>>
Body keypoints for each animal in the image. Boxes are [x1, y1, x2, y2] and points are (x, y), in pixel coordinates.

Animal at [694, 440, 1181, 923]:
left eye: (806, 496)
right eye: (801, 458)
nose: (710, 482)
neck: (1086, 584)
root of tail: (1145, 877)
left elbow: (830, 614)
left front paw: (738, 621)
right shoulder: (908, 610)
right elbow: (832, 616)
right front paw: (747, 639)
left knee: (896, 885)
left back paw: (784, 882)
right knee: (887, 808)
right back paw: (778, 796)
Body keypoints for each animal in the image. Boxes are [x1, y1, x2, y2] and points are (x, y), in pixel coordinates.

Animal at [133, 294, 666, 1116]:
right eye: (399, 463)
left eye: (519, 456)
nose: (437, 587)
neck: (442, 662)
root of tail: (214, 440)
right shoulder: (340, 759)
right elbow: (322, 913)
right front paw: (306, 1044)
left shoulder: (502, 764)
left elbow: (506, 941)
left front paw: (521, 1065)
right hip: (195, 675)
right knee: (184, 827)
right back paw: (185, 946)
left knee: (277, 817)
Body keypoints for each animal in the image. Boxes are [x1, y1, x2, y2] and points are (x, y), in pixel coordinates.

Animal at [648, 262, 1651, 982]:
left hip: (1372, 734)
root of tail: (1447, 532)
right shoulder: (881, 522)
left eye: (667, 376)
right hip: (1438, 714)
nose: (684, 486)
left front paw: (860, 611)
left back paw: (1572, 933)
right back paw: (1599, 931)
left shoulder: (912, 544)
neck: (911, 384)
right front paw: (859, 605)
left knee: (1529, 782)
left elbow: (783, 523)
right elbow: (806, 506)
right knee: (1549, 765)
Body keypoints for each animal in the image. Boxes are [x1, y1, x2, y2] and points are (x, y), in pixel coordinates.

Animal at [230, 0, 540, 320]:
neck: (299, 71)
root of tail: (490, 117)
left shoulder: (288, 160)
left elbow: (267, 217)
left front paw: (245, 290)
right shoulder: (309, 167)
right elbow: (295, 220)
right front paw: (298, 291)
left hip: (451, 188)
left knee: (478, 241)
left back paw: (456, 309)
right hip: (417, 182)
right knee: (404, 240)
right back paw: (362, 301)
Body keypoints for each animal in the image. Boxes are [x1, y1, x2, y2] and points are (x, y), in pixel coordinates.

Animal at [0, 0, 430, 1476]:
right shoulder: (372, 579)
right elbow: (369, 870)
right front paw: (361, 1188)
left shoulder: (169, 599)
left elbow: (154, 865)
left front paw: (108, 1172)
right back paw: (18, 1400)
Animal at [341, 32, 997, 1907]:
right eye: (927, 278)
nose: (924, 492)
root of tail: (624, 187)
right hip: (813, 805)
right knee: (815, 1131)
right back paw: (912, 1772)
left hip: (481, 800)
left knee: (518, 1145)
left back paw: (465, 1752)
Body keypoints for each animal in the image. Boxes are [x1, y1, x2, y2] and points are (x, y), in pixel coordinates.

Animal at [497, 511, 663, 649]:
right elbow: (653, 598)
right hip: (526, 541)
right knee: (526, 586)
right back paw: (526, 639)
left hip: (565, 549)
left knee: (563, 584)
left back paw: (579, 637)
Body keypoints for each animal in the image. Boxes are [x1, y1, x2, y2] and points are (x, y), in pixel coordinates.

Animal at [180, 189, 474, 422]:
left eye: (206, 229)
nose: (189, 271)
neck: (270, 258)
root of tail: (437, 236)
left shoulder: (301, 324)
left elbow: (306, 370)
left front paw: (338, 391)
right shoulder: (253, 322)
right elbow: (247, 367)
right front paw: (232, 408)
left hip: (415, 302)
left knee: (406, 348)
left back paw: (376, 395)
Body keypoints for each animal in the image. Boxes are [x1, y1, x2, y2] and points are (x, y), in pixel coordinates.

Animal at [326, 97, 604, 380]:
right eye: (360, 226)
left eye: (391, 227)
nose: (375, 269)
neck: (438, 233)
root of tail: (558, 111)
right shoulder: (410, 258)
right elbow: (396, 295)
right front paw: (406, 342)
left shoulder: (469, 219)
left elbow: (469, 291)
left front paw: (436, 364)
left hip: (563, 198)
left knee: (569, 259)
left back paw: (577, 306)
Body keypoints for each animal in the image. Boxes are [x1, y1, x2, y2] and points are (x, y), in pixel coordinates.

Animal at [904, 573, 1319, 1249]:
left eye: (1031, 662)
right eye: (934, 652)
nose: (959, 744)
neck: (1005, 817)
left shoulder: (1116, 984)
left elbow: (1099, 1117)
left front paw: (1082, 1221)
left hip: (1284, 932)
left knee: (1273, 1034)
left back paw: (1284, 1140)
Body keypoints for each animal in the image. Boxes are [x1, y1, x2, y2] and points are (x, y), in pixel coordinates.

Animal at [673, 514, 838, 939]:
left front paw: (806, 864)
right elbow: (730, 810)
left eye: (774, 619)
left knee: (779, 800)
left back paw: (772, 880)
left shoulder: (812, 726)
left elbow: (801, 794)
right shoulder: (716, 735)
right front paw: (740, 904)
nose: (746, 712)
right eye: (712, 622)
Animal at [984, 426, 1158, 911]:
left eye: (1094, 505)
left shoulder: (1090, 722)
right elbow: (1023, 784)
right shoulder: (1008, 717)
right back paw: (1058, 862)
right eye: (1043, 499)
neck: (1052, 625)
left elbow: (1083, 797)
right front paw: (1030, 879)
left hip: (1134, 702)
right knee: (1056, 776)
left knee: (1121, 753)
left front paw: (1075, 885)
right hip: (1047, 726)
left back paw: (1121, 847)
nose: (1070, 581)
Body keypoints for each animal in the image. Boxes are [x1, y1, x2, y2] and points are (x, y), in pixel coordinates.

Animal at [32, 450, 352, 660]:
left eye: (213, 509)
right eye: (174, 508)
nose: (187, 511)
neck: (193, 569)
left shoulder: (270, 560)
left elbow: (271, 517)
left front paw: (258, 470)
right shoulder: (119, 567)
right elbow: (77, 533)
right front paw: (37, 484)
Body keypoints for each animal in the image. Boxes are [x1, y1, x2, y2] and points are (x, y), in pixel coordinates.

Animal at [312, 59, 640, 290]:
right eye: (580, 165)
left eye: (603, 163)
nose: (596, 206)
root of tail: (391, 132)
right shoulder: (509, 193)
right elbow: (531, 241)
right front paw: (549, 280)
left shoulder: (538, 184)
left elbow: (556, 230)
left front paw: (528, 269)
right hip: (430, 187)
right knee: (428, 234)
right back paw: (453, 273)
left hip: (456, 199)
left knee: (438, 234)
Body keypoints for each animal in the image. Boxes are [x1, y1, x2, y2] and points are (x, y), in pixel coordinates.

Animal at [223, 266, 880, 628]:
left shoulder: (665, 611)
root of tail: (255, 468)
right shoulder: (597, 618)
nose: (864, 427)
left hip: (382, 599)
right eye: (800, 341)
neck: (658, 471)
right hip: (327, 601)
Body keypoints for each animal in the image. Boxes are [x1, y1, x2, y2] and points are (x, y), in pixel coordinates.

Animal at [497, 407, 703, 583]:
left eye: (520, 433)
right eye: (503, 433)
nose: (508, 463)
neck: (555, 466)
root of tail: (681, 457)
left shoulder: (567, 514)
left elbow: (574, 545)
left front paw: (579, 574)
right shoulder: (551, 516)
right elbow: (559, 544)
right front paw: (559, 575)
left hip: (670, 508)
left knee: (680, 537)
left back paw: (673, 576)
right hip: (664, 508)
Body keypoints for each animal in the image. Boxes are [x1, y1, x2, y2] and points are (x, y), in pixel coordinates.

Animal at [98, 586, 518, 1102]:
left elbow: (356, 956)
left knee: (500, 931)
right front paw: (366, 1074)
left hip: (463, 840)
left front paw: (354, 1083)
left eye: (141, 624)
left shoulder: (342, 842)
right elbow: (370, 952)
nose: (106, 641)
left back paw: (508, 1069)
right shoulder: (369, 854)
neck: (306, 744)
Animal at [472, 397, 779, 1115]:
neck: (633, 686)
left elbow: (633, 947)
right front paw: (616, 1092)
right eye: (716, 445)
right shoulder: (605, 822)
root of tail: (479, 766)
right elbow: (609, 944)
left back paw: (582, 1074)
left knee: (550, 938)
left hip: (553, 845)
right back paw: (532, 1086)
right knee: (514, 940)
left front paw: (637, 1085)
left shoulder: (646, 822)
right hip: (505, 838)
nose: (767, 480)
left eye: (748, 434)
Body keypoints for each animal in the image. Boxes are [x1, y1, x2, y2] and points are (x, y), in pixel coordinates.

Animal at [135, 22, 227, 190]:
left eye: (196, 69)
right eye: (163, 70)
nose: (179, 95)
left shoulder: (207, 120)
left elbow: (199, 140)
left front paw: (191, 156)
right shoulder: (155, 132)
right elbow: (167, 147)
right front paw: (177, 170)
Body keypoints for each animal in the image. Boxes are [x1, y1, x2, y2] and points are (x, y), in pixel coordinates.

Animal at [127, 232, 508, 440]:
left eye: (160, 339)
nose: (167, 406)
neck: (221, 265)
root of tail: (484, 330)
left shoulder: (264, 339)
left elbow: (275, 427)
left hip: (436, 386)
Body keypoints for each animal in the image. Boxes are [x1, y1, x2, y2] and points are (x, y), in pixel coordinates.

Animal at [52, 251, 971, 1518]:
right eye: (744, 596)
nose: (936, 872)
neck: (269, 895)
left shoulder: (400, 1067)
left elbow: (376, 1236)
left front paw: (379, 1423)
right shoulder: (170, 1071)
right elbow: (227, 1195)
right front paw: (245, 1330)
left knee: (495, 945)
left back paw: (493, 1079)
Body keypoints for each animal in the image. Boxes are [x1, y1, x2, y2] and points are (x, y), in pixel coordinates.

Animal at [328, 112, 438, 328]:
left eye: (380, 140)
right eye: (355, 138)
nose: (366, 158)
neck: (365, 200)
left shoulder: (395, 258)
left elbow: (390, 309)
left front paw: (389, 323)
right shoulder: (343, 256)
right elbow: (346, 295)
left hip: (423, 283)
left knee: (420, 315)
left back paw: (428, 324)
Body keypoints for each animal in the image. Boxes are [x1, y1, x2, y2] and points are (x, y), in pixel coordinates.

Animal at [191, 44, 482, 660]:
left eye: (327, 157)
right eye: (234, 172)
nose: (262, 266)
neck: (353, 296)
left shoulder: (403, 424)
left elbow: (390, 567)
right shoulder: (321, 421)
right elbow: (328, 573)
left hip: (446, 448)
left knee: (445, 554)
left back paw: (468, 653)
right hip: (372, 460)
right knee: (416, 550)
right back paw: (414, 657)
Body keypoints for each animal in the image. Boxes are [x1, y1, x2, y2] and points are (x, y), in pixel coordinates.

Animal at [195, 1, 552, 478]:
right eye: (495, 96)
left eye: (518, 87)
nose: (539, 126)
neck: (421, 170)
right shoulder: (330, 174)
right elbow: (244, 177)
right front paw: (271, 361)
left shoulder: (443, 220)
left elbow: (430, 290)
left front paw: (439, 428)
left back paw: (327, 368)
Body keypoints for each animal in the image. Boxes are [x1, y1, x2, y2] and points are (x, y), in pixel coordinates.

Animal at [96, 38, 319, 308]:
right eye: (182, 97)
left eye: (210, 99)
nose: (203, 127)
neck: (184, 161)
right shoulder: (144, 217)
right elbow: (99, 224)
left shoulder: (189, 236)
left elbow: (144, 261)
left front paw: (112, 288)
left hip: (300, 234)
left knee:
<<
WORK ORDER – There is a run of lines above from the one with "left eye: (774, 619)" to the one with "left hip: (456, 199)"; print exactly that run, both ends included, and nothing else.

RESPONSE FOR THIS EXERCISE –
left eye: (774, 619)
left knee: (779, 800)
left back paw: (772, 880)
left shoulder: (812, 726)
left elbow: (801, 794)
right shoulder: (716, 735)
right front paw: (740, 904)
nose: (746, 712)
right eye: (712, 622)
Animal at [984, 426, 1158, 911]:
left eye: (1094, 505)
left shoulder: (1090, 722)
right elbow: (1023, 784)
right shoulder: (1008, 717)
right back paw: (1058, 862)
right eye: (1043, 499)
neck: (1052, 625)
left elbow: (1083, 797)
right front paw: (1030, 879)
left hip: (1134, 702)
right knee: (1056, 776)
left knee: (1121, 753)
left front paw: (1075, 885)
right hip: (1047, 726)
left back paw: (1121, 847)
nose: (1070, 581)
Body keypoints for each animal in the image. Boxes are [x1, y1, x2, y2] and points are (x, y), in pixel coordinates.

Animal at [32, 450, 352, 660]:
left eye: (213, 509)
right eye: (174, 508)
nose: (187, 511)
neck: (193, 569)
left shoulder: (270, 560)
left elbow: (271, 517)
left front paw: (258, 470)
right shoulder: (119, 567)
right elbow: (77, 533)
right front paw: (37, 484)
Body keypoints for each animal in the image. Boxes are [x1, y1, x2, y2] and points are (x, y), in pixel coordinates.

Animal at [312, 59, 640, 290]:
right eye: (580, 165)
left eye: (603, 163)
nose: (596, 206)
root of tail: (391, 132)
right shoulder: (509, 193)
right elbow: (531, 241)
right front paw: (549, 280)
left shoulder: (538, 184)
left elbow: (556, 230)
left front paw: (528, 269)
right hip: (430, 187)
right knee: (428, 234)
right back paw: (453, 273)
left hip: (456, 199)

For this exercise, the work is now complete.